+++ VORLIEGENDER AUSZUG +++

In München-Neuperlach wurde vor einem Jahr eine riesige Steinmauer gebaut - an einem Flüchtlingsheim. Lärmschutz oder Rassismus? Darüber wird noch immer gestritten. Heute kommen die ersten Bewohner.

Von Josef Wirnshofer

Eine Mauer, sagt Till Hofmann, ist für ihn grundsätzlich nicht Ausdruck einer funktionierenden Nachbarschaft. Eine Mauer trenne Menschen nun mal, Punkt. Deshalb wollte er damals, in all dem Trubel, all den aufgeheizten Diskussionen, deutlich machen, dass das nicht noch mal passieren soll. Dass die Stadt das nächste Mal eine andere Lösung finden soll.

Vor gut einem Jahr wurde an einer Flüchtlingsunterkunft im Münchner Stadtteil Neuperlach eine vier Meter hohe, hundert Meter lange Mauer gebaut. Mehrere Anwohner hatten sie sich mit einer Klage erstritten. Ihre Begründung: der Lärmschutz. Die Gegner sagten: Rassismus. Und dann war da dieses Video, das ein Lokalpolitiker mit seiner Drohne gefilmt und ins Netz gestellt hat. Darin schnitt er die Bilder aus Neuperlach mit Bildern der Berliner Mauer gegen - und trat eine weltweite Diskussion los. Reporter aus Großbritannien, Italien, aus Russland und Japan kamen nach Neuperlach. In Deutschland, so konnte man damals lesen, ziehen sie jetzt wieder Mauern hoch.

In Uniform standen sie dort

Till Hofmann, 47, erinnert sich gut an die Aufregung. Er ist damals ja selbst aktiv geworden. Hofmann ist Mitinitiator von Bellevue di Monaco, einer Münchner Sozialgenossenschaft, die sich vor allem für unbegleitete minderjährige Flüchtlinge einsetzt. Als Betreiber des Lustspielhauses und der Lach- und Schießgesellschaft gibt er außerdem seit Jahren Satirikern in München eine Bühne. Dass er den Vergleich mit der Berliner Mauer gerne aufgegriffen hat - eh klar.

+++ EINTRÄGE +++

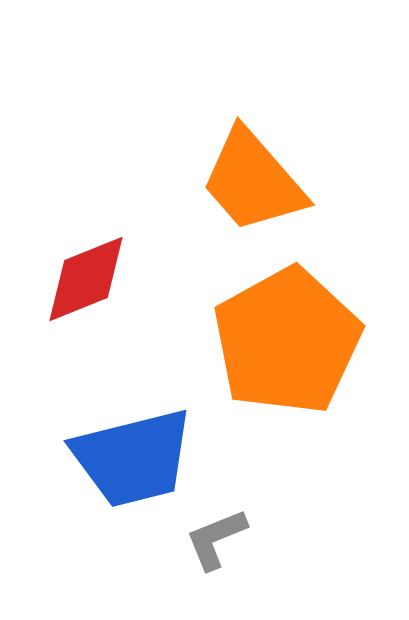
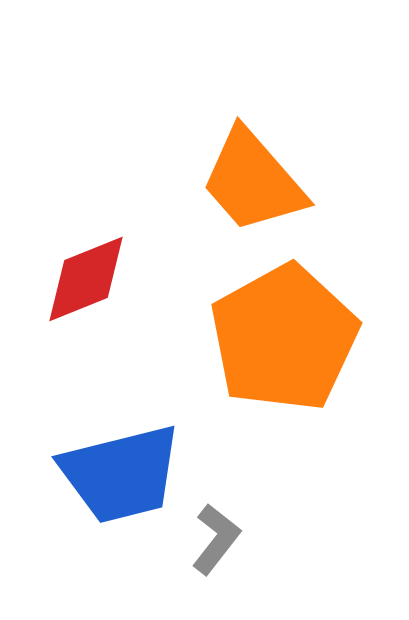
orange pentagon: moved 3 px left, 3 px up
blue trapezoid: moved 12 px left, 16 px down
gray L-shape: rotated 150 degrees clockwise
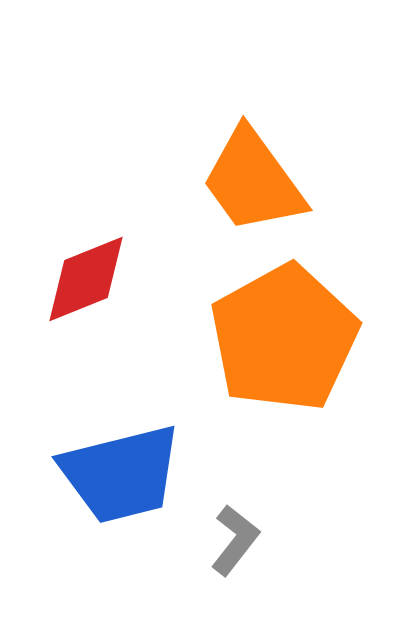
orange trapezoid: rotated 5 degrees clockwise
gray L-shape: moved 19 px right, 1 px down
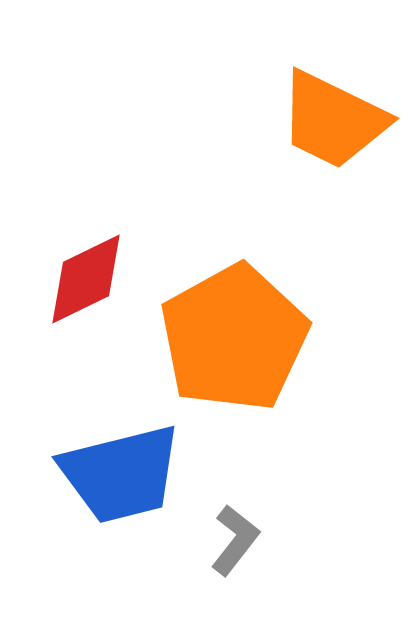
orange trapezoid: moved 80 px right, 61 px up; rotated 28 degrees counterclockwise
red diamond: rotated 4 degrees counterclockwise
orange pentagon: moved 50 px left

+++

* SCHRIFTLICHE AUFGABE 1: Wiederholen Sie aus den Zeilen unverändert den Abschnitt, der mit der Zeile beginnt, die „orange trapezoid: moved“ enthält, und mit der letzten Zeile endet, beide Enden eingeschlossen.
* SCHRIFTLICHE AUFGABE 2: Setzen Sie den Auszug über die Mauer am Neuperlacher Flüchtlingsheim fort.

* ANTWORT 1:
orange trapezoid: moved 80 px right, 61 px up; rotated 28 degrees counterclockwise
red diamond: rotated 4 degrees counterclockwise
orange pentagon: moved 50 px left

* ANTWORT 2:
Am 9. November 2016 errichtete Hofmann mit Kollegen und prominenten Unterstützern von Bellevue di Monaco an der Neuperlacher Mauer den "Checkpoint Ali", einen fiktiven Grenzübergang. In Uniform standen sie dort, verteilten Plastikblumen, Rotkäppchen-Sekt und D-Mark-Scheine aus Papier. Nicht alle waren von der Satire-Aktion begeistert. "Aber Satire funktioniert halt nur, wenn man etwas überhöht", sagt Hofmann.

Die Einzigen, die die ganze Zeit über gefehlt haben: die Flüchtlinge

Ein ganzes langes Jahr ist seitdem vergangen. Ein Jahr, in dem es Anfeindungen auf allen Seiten gab. Gegen die Anwohner, weil sie die Mauer gefordert haben. Gegen den Lokalpolitiker, weil er mit seinem Video die Unruhe nach Neuperlach geholt hat. Und gegen die Stadt München, weil sie sich auf einen Vergleich mit den Anwohnern eingelassen hat, statt die Sache vor Gericht zu klären.

Die Einzigen, die die ganze Zeit über gefehlt haben: die Flüchtlinge. In der Wohnanlage hat noch niemand gewohnt, sie steht seit mehr als einem Jahr leer. Die Flüchtlinge, könnte man sagen, sind der Godot dieser Geschichte: Der Unbekannte, von dem alle reden, den aber keiner je getroffen hat.

Jetzt sollen sie kommen. Am Montag sollen erstmals Flüchtlinge in die Unterkunft ziehen. 30 Frauen mit ihren Kindern. Die Frage, die die Mauer in Neuperlach von Anfang an aufgeworfen hat, stellt sich jetzt mehr denn je: Wie leben wir mit den Menschen, die zu uns kommen?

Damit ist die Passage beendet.